5. ¿Presidente o gerente de partido?
Ante esto, también nos surge una interrogante inevitable. ¿Qué papel jugaba o juega en ello el presidente del PRI? Definitivamente ninguno. La razón es sencilla. Por lo que dijimos al principio, el líder del partido en el poder es el jefe del gobierno y, por lo tanto, el dirigente de la organización partidista no hace otra cosa más que ocupar una posición gerencial de administración y funcionamiento.
Sobre esto tengo diversas referencias anecdóticas de diversos presidentes del PRI y su nula participación en la alta decisión. En aras del espacio tan sólo mencionaré tres y diferiré, para posterior ocasión, los episodios de Pascasio Gamboa, García Paniagua o De la Vega Domínguez para narrar únicamente las de Sánchez Taboada, Reyes Heroles y Ortiz Arana. Más abajo, narro detenidamente el de Olachea Avilés.

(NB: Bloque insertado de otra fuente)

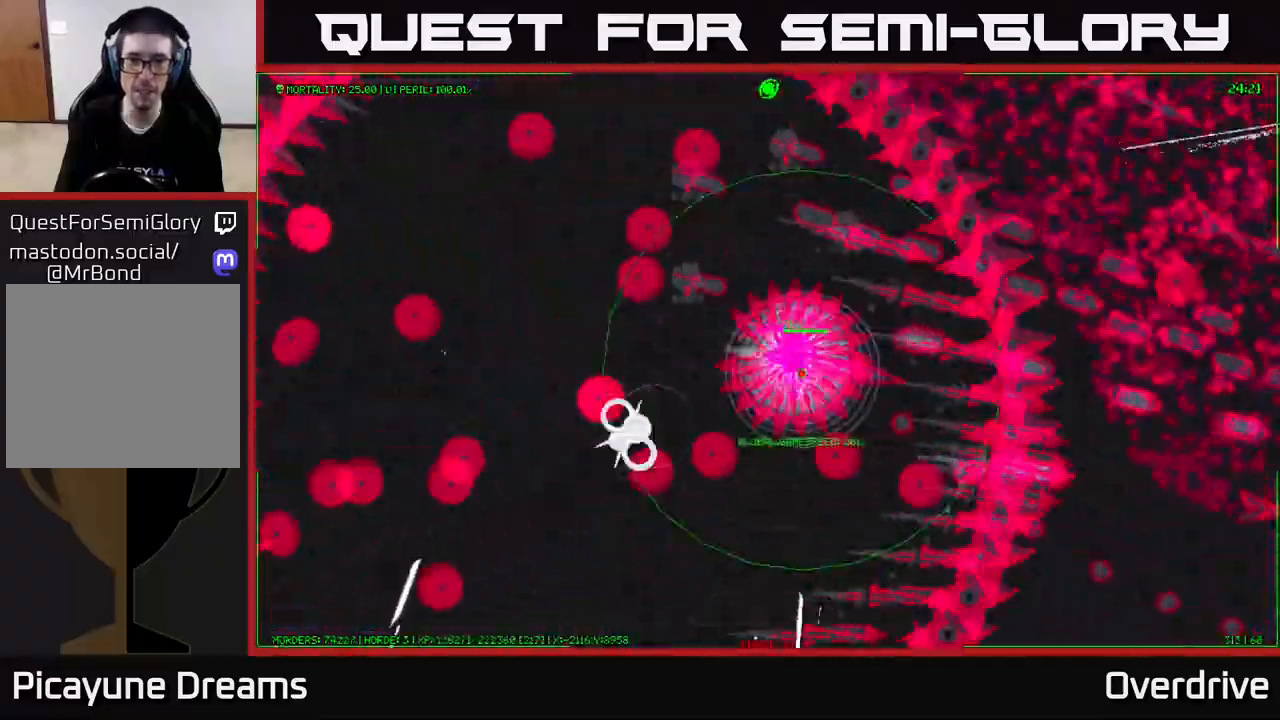
{"buttons": [], "left_stick": "up-left", "right_stick": "center", "events": [[17, "left_stick", "down-left"], [200, "left_stick", "up-left"]]}
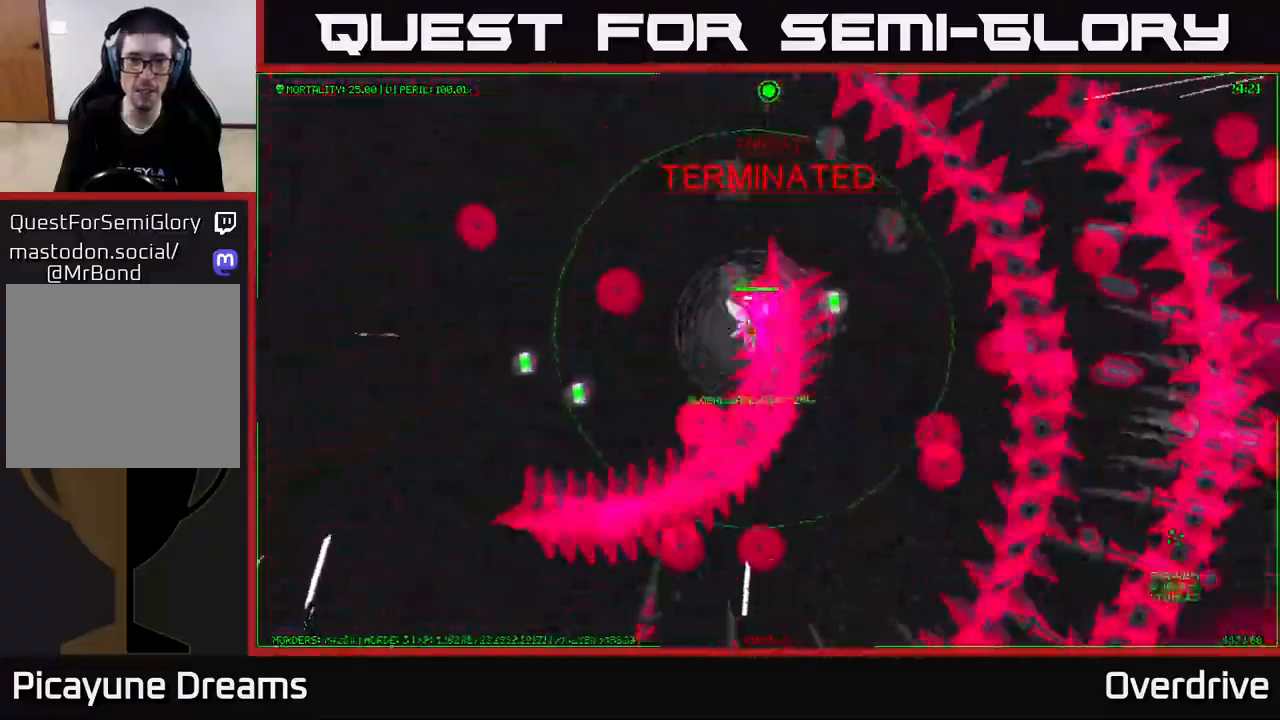
{"buttons": [], "left_stick": "right", "right_stick": "center", "events": [[50, "left_stick", "center"], [367, "left_stick", "right"]]}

Rodolfo Sánchez Taboada acudió a comer, un día de 1951, al entonces famoso restaurante Tampico Club, propiedad de José Inés Loredo, regenteado por César Balsa, donde se acuñó la celebérrima carne asada a la tampiqueña.
Pues, bien, allí recibió un telefonema donde se le indicaba que no se moviera de ese sitio porque se le surtiría la instrucción definitiva sobre la postulación presidencial. Sólo existían los teléfonos fijos y ello lo obligaba a la estacionalidad. Así pasaron muchas horas de toda la tarde y algunas de ya entrada la noche. El presidente de partido se levantaba a telefonear con impaciencia, pero regresaba con nula información y sin órdenes de acción.
Ya pasada la medianoche comentó con los suyos que empezaba a verse una mezcla de claridad y confusión porque, como relató Gregorio Ortega, les dijo que “ahora han metido en la lista hasta al viejito Ruiz Cortines”. Eso los confundía porque casi todos suponían que el elegido sería Fernando Casas Alemán, el sustituto del verdadero delfín de Miguel Alemán, quien era Gabriel Ramos Millán, perecido en un avionazo. En efecto, muchos creían en Casas Alemán. Muchos, menos Miguel Alemán. Muchos se colocaron al lado de Casas Alemán. Muchos se equivocaron.
Unos momentos más tarde le llamaron al restaurante. Sánchez Taboada regresó a la mesa y los apremió: “¡Muchachos, a trabajar. Es Ruiz Cortines!”.
Este relato nos indica que el presidente del partido era totalmente ajeno a las decisiones. Paso a relatar otro episodio similar.
Jesús Reyes Heroles se encontraba en un cine presidiendo un evento masivo del PRI, sin enterarse que en ese preciso momento Fidel Velázquez y un fuerte contingente de la CTM estaban llegando al Palacio Nacional para destapar y apoyar la candidatura presidencial del secretario de Hacienda, José López Portillo.
Por último, Fernando Ortiz Arana fue llamado a Los Pinos mientras en la sede nacional del partido lo esperaba la cúpula priista. Allí, Carlos Salinas le entregó un sobre cerrado y le anunció que, en su interior, se encontraba una tarjeta con el nombre del elegido. Ortiz Arana, con buen tino, lo recibió y lo guardó en la bolsa interior de su saco. Salinas lo invitó a abrirlo, leer la tarjeta y darle su opinión. Fernando, con inteligencia, rehusó hacerlo. Le dijo que no tenía nada que opinar y que lo abriría cuando fuera el momento necesario. En efecto, no era nadie para cuestionar ni para festinar una decisión ajena y ya tomada.
* Abogado y político. Presidente de la Academia Nacional, A. C.